Comment définirais-tu l’esprit du Robert Johnson ?

Le Robert Johnson est parti d’une idée simple : je voulais créer un endroit où l’on écoute de la bonne musique et où l’on danse. Les deux mots d’ordre, c’était musique et convivialité. Je n’ai pas cherché à courir après l’argent. Il se trouve que ça a plu. Aujourd’hui, le club marche bien, et il est connu partout en Allemagne. Nous avons même notre propre label : Live at Robert Johnson. La plupart des DJs sont résidents mais nous programmons également des nouveautés. Quand c’est le cas, il s’agit souvent de nos propres découvertes : on rencontre des Djs qui nous plaisent, où des potes viennent nous faire découvrir des sons qu’ils ont entendus et qu’ils ont aimé et on les invite à jouer ici.

 

Pourquoi avoir choisi d’ouvrir un club dans la banlieue de Francfort, et pas dans la ville ?

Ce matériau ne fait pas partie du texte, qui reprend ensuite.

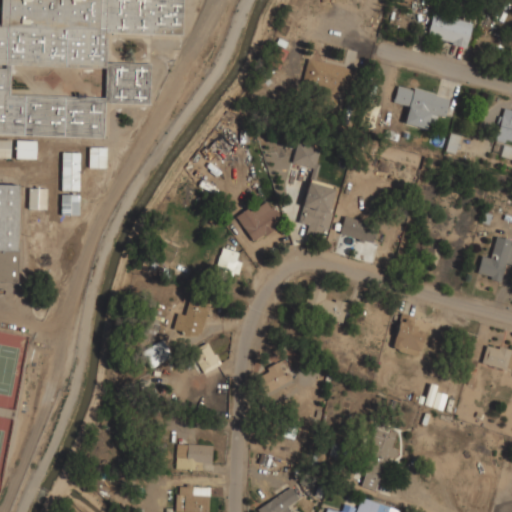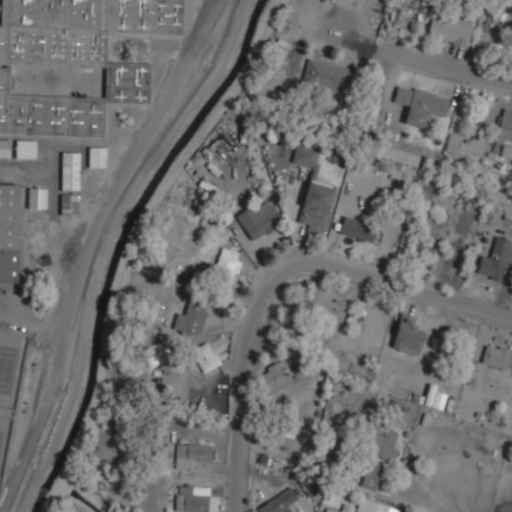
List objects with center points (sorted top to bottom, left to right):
building: (448, 29)
road: (366, 45)
building: (72, 61)
building: (71, 62)
road: (466, 73)
building: (327, 78)
building: (419, 105)
building: (369, 111)
building: (504, 125)
building: (452, 141)
building: (218, 146)
building: (4, 147)
building: (4, 147)
building: (24, 148)
building: (24, 149)
building: (305, 155)
building: (96, 156)
building: (96, 157)
building: (68, 170)
building: (69, 171)
building: (95, 180)
building: (95, 181)
building: (35, 197)
building: (35, 198)
building: (67, 203)
building: (69, 204)
building: (315, 208)
building: (258, 219)
building: (356, 229)
building: (8, 231)
building: (8, 232)
building: (37, 232)
building: (38, 233)
road: (106, 244)
road: (88, 249)
building: (495, 259)
building: (36, 263)
building: (226, 263)
road: (280, 274)
building: (322, 304)
building: (190, 320)
building: (406, 336)
building: (155, 353)
building: (204, 357)
building: (496, 357)
park: (11, 366)
building: (271, 377)
park: (4, 440)
building: (191, 455)
building: (376, 456)
building: (191, 498)
building: (279, 502)
building: (371, 506)
building: (343, 508)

C’est un pur hasard. À la base, l’endroit était le resto d’un club de sport un peu huppé. Un de mes proches est venu me voir un jour en me disant « Ça y est, j’ai trouvé un lieu où tu vas pouvoir créer un club. C’est à Offenbach, à la périphérie de la ville, juste à côté de la rivière. Vas-y pour jeter un coup d’œil ». J’ai appelé, j’ai vu, j’ai aimé et avec mes associés, on a installé notre club là-bas ! Il y a un livre qui retrace toute cette histoire, « Le Robert Johnson Book ». Au départ, on s’est dit que ce serait un vrai défi de faire venir les gens à Offenbach, vu qu’il n’y avait ni métro ni bus de nuit. Encore aujourd’hui, tu es obligé de prendre un taxi ou d’avoir un vélo pour venir. C’est vrai qu’à l’époque, ça a pris un peu de temps pour que les gens s’habituent à la distance. Beaucoup disaient : « C’est trop loin du centre-ville. » Mais on a misé sur une programmation pointue et une bonne ambiance et ça a pris. Aujourd’hui, il y a du monde tous les weekend.

 

Un club, un bar, un resto, tu ne t’arrêtes donc jamais. Ton prochain projet, c’est quoi ?

Justement, c’est l’heure de me reposer un peu. Je songe à quitter l’Allemagne et à partir vivre dans une petite maison du sud de l’Europe, en Espagne ou en Italie. Je rêve d’Ancône, dans la région des Marches. J’aurais mon petit jardin avec un potager, ma femme et mes enfants. Mais même si j’ai très envie de partir, je ne vais pas filer comme ça en laissant tout derrière moi. Il y a encore des choses à faire à Francfort et des gens prêts à faire bouger la ville. Francfort est un microcosme culturel où tout le monde se connait et travaillent ensemble. Du coup, je vais quand même continuer à créer des choses, même si c’est à distance, et ça, c’est génial.